Consider that before Miller ordered the Internal Revenue Service to give ICE officials the addresses of people subject to deportation, undocumented immigrants had been paying roughly $60 billion annually in federal taxes, much of it going into Social Security and Medicare — programs from which they don’t benefit.
Now, tax experts fear many immigrants won’t file returns, and those who formerly had their taxes withheld in every paycheck will shift into under-the-table jobs. The Yale Budget Lab, a nonpartisan research center, projected lost tax revenue of about $300 billion over a decade.
Meanwhile, Miller’s vast, sadistic crackdown on undocumented workers is causing significant pain for the U.S. economy. There aren’t enough workers in construction, hospitality, and agriculture to keep these sectors going. Another Strait of Hormuz situation.
Let’s be clear. Apart from Native Americans, we are all immigrants — all descended from “foreigners.” Some of our ancestors came here eagerly; some came because they were no longer safe in their homelands; some came enslaved.
As Ronald Reagan put it in a 1988 speech,
You can go to Japan to live, but you cannot become Japanese.

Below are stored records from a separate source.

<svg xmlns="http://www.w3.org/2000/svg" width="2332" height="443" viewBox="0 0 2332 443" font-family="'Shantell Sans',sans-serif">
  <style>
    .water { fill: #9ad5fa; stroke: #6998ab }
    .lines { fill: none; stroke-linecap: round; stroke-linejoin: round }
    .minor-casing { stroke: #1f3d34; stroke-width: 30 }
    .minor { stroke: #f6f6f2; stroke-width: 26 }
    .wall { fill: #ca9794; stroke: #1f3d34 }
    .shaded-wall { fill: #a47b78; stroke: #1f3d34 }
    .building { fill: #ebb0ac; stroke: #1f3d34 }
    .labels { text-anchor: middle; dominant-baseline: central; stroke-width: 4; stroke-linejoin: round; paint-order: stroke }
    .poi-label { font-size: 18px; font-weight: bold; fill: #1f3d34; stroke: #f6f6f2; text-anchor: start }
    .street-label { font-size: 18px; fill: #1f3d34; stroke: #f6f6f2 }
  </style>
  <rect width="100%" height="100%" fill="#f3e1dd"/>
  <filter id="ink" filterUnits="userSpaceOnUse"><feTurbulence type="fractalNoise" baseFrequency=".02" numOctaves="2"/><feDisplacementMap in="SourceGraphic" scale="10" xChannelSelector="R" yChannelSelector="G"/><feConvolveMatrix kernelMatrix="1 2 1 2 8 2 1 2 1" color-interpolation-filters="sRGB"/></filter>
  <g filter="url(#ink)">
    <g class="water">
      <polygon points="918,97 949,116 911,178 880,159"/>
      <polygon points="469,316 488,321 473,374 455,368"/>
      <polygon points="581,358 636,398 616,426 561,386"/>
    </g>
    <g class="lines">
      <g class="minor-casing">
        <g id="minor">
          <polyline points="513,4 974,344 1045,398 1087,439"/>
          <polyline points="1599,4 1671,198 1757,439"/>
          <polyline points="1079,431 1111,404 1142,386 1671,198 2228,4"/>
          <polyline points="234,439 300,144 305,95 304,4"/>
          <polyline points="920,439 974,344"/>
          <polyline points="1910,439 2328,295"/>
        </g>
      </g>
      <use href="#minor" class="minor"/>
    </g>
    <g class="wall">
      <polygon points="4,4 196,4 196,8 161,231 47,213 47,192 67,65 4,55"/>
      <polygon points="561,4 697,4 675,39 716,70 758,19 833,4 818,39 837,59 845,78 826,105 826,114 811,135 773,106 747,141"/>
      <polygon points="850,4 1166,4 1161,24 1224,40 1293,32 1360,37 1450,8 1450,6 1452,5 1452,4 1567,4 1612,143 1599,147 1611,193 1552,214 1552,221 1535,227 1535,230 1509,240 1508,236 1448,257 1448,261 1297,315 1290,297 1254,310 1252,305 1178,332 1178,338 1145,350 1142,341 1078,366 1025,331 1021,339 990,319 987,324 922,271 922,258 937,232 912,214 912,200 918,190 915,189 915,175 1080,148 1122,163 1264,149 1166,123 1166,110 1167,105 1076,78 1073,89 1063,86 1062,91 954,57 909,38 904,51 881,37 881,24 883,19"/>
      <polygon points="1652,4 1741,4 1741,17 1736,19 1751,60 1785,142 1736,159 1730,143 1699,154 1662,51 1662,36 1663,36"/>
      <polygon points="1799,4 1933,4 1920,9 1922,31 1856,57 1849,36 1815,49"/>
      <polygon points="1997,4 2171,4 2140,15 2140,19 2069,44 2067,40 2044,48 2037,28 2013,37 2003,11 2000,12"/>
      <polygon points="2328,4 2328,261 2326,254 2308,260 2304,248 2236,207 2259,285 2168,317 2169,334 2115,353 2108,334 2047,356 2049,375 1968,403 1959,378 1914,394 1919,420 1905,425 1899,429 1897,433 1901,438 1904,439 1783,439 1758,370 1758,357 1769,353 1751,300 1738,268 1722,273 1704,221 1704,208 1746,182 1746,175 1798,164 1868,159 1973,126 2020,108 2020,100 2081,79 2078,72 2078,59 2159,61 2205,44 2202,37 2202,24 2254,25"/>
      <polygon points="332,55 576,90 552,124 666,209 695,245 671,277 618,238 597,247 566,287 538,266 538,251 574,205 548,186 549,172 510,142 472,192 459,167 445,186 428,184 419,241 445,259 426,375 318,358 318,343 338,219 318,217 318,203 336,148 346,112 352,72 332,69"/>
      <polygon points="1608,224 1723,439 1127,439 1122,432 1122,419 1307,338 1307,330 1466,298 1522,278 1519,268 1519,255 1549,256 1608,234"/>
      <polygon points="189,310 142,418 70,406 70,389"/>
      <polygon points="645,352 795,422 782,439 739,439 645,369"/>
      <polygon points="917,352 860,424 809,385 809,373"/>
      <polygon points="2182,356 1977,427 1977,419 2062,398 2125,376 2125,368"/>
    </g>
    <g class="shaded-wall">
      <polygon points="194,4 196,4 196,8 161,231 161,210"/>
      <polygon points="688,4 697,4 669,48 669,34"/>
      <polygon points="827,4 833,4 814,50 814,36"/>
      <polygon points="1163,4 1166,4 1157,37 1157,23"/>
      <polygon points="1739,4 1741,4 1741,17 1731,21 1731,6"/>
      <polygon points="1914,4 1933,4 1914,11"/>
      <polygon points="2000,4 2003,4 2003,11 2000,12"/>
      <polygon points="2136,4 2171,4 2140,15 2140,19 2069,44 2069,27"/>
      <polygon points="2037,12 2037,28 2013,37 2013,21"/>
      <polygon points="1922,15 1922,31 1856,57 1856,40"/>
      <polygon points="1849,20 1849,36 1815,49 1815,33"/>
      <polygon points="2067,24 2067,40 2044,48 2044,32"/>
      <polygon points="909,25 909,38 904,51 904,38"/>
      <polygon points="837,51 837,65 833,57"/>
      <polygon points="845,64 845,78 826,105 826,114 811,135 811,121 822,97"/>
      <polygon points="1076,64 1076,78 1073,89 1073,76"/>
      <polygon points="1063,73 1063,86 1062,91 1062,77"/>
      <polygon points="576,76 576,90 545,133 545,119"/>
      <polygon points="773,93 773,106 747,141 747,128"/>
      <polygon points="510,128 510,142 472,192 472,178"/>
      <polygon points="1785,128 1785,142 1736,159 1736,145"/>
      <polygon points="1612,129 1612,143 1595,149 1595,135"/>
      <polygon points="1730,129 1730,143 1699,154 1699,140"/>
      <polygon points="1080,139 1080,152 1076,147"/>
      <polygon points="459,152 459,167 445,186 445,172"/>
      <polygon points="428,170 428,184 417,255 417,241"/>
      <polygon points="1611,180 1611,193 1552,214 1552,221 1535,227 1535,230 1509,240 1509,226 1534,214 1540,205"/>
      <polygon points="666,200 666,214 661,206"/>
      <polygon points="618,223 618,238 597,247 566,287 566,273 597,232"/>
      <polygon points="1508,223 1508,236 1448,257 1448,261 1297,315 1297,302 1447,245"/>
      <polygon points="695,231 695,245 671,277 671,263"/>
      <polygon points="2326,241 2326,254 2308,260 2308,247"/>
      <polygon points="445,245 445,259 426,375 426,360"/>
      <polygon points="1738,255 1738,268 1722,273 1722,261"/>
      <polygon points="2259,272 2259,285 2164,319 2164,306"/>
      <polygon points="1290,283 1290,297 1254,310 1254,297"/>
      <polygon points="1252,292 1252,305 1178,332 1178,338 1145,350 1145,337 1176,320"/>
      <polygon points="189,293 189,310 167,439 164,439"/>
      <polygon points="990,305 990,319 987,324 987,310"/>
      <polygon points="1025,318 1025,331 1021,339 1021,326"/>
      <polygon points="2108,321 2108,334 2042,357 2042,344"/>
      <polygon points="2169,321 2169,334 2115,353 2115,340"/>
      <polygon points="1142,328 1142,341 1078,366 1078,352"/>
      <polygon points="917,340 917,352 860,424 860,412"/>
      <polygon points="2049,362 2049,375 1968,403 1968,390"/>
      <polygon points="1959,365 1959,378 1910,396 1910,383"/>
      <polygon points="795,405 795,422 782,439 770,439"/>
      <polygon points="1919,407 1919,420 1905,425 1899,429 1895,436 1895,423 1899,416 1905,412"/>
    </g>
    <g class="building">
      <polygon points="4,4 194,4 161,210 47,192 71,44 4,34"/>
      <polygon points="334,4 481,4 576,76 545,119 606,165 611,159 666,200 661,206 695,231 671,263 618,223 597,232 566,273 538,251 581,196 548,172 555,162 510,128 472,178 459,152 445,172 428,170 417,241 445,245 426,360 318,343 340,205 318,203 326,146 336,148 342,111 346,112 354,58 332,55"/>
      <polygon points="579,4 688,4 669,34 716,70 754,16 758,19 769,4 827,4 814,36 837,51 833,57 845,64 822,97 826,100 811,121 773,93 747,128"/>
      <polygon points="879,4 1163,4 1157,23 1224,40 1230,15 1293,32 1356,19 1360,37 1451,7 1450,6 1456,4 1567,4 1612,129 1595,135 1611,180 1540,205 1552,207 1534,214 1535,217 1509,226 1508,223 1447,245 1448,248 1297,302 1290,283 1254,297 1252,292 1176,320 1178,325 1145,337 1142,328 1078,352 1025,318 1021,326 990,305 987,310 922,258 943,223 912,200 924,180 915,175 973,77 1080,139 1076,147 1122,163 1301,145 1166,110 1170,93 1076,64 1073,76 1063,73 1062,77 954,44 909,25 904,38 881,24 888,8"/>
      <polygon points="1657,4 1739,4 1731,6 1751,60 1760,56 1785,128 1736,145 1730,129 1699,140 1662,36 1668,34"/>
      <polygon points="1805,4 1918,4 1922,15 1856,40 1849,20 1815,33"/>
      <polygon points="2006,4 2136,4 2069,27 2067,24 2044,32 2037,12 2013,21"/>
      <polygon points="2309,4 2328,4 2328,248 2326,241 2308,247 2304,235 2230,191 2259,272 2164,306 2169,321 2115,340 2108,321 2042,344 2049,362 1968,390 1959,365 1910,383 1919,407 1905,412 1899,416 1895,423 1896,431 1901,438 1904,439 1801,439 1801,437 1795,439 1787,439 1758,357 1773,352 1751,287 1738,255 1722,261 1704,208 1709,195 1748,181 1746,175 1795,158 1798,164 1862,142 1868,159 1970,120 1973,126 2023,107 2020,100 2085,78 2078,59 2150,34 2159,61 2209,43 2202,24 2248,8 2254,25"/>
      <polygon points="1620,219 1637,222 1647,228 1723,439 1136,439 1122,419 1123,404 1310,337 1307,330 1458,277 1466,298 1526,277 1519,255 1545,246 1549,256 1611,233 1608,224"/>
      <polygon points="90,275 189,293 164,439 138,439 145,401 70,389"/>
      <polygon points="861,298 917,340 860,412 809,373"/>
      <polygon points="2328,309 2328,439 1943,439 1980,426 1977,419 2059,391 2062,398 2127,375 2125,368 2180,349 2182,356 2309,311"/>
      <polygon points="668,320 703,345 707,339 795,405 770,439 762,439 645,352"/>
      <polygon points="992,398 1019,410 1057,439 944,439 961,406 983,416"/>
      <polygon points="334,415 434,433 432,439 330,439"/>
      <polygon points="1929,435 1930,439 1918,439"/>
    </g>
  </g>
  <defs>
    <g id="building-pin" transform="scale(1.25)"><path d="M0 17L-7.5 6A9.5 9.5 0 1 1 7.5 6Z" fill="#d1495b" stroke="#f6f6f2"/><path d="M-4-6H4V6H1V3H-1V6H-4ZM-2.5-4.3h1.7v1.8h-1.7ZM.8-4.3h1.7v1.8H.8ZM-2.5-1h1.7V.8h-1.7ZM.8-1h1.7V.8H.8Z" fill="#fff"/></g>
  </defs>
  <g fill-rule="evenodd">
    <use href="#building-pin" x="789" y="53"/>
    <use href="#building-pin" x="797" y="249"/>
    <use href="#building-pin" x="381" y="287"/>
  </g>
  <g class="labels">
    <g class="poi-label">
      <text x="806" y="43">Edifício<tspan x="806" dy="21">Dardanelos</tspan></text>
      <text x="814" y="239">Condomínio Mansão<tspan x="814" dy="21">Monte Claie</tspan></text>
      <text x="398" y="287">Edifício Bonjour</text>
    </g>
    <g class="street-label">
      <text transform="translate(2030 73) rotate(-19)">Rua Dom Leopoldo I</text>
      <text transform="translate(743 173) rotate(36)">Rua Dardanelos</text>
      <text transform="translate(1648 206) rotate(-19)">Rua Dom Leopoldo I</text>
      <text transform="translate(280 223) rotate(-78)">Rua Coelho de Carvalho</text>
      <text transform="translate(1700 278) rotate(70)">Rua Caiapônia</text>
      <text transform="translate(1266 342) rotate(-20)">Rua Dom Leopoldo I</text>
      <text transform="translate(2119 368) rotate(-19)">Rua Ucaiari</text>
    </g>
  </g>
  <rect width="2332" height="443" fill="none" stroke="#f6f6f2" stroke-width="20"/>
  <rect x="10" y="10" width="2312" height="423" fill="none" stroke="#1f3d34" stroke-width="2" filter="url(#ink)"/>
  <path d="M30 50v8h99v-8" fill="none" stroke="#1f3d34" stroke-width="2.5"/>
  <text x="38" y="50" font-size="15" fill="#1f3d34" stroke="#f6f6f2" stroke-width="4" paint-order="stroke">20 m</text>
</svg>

You can go to France to live and not become a Frenchman. You can go to live in Germany or Turkey, and you won’t become a German or a Turk. But … anybody from any corner of the world can come to America to live and become an American. A person becomes an American by adopting America’s principles, especially those principles summarized in the “self-evident truths” of the Declaration of Independence, such as “life, liberty, and the pursuit of happiness.”
Reagan understood that America is a set of aspirations and ideals more than it is a nationality.
Miller and Trump, on the other hand, want to fuel bigotry. Their entire project depends on hate. Like dictators before him, Trump’s road to tyranny is paved with stones hurled at “them” — whether “they” are immigrants, Iranians, or anyone else who doesn’t fit the white Christian nationalist mold.
America is better than Trump and his chief bigot.